**Instructions to follow:** Repeat the listing word for word, beginning at its first line and ending after the line that contains "pertanyia als seus".

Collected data
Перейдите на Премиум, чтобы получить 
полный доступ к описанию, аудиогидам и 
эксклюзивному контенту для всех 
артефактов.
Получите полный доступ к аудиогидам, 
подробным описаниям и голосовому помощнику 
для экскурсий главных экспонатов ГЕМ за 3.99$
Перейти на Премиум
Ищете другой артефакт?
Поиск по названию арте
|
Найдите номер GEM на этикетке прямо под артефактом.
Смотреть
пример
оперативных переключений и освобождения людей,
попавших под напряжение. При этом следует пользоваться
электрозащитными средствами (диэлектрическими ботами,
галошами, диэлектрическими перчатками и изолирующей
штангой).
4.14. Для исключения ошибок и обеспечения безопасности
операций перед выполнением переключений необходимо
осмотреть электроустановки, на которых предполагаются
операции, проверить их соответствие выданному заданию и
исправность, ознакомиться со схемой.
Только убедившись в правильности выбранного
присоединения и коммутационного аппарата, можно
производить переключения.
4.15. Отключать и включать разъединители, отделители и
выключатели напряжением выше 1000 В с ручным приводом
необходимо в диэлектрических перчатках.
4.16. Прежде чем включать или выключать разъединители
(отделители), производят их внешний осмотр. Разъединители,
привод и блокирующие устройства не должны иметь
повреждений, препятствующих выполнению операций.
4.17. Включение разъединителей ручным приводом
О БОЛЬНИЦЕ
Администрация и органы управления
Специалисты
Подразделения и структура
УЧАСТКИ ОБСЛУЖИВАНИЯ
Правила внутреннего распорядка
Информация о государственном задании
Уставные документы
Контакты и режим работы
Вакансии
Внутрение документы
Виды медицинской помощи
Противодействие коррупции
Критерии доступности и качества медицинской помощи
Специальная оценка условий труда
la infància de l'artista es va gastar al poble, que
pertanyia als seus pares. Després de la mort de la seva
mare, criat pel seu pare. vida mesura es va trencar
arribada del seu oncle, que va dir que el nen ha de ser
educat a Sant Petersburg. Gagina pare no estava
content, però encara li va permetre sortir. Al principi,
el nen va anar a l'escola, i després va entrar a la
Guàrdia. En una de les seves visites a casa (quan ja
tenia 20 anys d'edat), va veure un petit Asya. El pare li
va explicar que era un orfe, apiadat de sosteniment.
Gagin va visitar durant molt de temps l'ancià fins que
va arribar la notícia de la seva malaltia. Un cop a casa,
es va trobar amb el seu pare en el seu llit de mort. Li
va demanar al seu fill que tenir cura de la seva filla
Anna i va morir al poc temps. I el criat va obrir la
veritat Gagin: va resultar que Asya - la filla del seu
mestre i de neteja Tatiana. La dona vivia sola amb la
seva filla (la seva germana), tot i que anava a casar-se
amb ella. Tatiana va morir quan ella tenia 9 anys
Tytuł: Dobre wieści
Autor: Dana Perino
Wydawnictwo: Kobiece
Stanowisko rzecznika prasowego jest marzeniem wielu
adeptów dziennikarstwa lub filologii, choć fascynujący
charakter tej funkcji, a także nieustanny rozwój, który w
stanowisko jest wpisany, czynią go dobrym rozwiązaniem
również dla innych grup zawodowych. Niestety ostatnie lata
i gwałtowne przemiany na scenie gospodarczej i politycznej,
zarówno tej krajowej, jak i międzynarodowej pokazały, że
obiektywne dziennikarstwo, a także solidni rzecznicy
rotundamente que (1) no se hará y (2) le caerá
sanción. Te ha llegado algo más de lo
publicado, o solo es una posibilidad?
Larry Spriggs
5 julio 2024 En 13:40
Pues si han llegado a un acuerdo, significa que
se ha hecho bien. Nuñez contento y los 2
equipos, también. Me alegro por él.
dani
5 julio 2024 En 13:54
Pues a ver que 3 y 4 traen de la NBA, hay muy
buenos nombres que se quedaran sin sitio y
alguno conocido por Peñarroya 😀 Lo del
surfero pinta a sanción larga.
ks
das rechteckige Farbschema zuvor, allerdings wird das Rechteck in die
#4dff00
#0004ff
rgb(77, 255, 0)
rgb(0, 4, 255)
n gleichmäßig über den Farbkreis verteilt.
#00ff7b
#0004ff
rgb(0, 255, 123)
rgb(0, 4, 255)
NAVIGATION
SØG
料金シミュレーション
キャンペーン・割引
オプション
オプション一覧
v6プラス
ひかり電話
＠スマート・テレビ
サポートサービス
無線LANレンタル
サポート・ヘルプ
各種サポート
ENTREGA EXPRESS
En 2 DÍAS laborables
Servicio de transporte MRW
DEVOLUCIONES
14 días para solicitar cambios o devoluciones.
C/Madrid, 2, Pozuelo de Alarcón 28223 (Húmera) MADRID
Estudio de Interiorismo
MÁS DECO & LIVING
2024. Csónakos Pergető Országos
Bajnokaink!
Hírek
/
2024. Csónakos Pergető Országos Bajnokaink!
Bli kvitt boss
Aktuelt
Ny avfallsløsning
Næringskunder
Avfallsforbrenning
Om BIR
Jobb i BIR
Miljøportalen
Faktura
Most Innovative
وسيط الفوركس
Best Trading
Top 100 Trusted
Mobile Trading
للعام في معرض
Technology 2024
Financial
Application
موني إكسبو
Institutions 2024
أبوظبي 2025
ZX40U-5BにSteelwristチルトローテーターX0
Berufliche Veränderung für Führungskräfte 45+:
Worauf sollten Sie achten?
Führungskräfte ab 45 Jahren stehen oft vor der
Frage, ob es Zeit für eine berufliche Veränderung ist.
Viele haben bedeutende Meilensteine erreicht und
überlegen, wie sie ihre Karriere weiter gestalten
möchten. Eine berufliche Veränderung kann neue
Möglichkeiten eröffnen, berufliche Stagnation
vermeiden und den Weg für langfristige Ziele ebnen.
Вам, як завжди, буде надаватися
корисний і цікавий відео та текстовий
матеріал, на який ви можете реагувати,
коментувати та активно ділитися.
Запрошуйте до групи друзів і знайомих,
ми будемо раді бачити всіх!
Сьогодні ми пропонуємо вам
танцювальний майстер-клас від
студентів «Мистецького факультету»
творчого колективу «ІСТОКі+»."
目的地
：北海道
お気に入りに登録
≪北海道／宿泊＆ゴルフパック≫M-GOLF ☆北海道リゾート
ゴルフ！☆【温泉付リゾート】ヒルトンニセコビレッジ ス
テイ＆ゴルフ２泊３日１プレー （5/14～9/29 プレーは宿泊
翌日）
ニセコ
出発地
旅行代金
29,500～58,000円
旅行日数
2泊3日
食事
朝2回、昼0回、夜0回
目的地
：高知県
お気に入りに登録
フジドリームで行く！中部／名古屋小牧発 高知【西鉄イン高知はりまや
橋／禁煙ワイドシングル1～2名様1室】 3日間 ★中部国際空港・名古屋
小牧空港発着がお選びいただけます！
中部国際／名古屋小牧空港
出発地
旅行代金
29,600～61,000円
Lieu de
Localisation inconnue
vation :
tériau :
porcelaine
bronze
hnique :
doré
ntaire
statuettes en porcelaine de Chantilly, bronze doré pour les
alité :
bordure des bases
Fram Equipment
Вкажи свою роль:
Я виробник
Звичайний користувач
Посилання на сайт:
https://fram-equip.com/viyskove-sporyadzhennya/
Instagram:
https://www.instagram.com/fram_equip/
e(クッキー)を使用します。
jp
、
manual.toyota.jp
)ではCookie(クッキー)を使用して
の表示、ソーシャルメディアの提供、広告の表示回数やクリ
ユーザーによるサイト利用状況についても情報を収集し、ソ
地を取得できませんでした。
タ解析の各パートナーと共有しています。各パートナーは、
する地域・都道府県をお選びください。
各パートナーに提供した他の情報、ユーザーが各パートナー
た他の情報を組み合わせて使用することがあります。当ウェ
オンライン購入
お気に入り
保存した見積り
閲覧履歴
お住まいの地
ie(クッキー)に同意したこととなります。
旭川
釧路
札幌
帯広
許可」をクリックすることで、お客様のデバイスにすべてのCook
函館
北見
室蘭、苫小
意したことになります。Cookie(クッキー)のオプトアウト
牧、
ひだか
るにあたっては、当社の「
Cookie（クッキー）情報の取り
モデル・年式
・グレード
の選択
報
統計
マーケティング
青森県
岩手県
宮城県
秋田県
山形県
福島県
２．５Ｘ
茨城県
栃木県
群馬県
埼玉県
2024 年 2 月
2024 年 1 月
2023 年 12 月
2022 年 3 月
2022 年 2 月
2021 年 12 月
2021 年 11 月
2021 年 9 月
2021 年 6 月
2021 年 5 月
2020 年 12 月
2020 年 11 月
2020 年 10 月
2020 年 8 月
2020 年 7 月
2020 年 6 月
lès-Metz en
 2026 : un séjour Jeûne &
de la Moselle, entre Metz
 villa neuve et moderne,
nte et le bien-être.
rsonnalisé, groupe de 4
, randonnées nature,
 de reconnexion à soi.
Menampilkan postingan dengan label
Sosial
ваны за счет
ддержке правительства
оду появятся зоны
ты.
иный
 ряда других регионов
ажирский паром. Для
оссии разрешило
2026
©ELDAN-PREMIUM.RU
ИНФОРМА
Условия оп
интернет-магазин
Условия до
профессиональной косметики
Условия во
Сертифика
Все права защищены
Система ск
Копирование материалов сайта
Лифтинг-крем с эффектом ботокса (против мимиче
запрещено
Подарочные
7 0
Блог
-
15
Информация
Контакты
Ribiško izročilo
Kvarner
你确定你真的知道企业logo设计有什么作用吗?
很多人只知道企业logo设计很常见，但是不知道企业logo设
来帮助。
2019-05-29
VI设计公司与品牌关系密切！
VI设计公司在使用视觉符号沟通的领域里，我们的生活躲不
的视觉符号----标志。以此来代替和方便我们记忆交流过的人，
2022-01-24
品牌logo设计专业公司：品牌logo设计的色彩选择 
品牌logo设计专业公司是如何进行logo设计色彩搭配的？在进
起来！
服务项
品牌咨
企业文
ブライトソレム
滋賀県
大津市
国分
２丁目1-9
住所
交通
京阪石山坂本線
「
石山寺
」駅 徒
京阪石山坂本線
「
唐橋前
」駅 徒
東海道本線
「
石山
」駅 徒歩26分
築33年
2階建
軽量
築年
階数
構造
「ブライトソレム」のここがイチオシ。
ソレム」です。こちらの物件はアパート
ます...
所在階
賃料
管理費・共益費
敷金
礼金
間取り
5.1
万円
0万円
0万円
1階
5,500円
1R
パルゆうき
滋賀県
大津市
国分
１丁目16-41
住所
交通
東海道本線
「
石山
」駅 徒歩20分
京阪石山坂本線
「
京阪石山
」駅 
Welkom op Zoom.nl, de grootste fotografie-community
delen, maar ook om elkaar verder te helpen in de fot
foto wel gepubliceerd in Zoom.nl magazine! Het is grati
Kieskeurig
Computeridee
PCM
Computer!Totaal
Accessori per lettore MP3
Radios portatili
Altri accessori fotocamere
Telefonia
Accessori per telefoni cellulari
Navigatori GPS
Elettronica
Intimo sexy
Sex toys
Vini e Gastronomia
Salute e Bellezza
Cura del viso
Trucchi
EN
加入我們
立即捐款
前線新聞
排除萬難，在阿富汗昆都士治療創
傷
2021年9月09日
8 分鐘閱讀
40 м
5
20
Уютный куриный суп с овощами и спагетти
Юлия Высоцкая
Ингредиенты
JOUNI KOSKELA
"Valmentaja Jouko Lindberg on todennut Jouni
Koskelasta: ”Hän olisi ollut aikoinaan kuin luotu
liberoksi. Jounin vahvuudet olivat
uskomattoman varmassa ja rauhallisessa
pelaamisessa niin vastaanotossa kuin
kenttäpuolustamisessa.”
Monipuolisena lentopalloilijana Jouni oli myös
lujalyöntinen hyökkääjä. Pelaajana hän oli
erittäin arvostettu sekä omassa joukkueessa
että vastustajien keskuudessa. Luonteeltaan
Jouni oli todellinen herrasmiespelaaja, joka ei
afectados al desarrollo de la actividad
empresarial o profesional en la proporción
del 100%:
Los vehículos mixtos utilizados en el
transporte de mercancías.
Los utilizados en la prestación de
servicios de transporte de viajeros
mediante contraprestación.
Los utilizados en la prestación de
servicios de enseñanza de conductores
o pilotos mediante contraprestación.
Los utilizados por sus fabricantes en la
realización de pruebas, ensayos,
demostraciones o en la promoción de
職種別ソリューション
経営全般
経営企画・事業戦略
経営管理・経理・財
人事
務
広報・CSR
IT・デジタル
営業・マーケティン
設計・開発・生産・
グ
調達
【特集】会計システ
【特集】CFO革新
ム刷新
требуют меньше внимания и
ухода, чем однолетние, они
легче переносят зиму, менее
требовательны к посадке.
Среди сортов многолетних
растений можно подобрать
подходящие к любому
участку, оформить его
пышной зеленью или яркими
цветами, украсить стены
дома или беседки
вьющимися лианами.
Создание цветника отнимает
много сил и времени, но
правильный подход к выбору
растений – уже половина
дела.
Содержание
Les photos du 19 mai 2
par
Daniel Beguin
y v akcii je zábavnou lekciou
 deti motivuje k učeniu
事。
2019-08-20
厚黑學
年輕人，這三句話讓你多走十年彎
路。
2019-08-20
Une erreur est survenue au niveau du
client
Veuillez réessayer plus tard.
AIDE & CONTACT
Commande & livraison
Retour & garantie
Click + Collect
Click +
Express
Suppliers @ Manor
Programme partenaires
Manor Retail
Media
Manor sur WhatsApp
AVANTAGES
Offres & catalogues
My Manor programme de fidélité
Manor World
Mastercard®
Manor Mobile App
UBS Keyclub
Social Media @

**Task result:**
Перейдите на Премиум, чтобы получить 
полный доступ к описанию, аудиогидам и 
эксклюзивному контенту для всех 
артефактов.
Получите полный доступ к аудиогидам, 
подробным описаниям и голосовому помощнику 
для экскурсий главных экспонатов ГЕМ за 3.99$
Перейти на Премиум
Ищете другой артефакт?
Поиск по названию арте
|
Найдите номер GEM на этикетке прямо под артефактом.
Смотреть
пример
оперативных переключений и освобождения людей,
попавших под напряжение. При этом следует пользоваться
электрозащитными средствами (диэлектрическими ботами,
галошами, диэлектрическими перчатками и изолирующей
штангой).
4.14. Для исключения ошибок и обеспечения безопасности
операций перед выполнением переключений необходимо
осмотреть электроустановки, на которых предполагаются
операции, проверить их соответствие выданному заданию и
исправность, ознакомиться со схемой.
Только убедившись в правильности выбранного
присоединения и коммутационного аппарата, можно
производить переключения.
4.15. Отключать и включать разъединители, отделители и
выключатели напряжением выше 1000 В с ручным приводом
необходимо в диэлектрических перчатках.
4.16. Прежде чем включать или выключать разъединители
(отделители), производят их внешний осмотр. Разъединители,
привод и блокирующие устройства не должны иметь
повреждений, препятствующих выполнению операций.
4.17. Включение разъединителей ручным приводом
О БОЛЬНИЦЕ
Администрация и органы управления
Специалисты
Подразделения и структура
УЧАСТКИ ОБСЛУЖИВАНИЯ
Правила внутреннего распорядка
Информация о государственном задании
Уставные документы
Контакты и режим работы
Вакансии
Внутрение документы
Виды медицинской помощи
Противодействие коррупции
Критерии доступности и качества медицинской помощи
Специальная оценка условий труда
la infància de l'artista es va gastar al poble, que
pertanyia als seus pares. Després de la mort de la seva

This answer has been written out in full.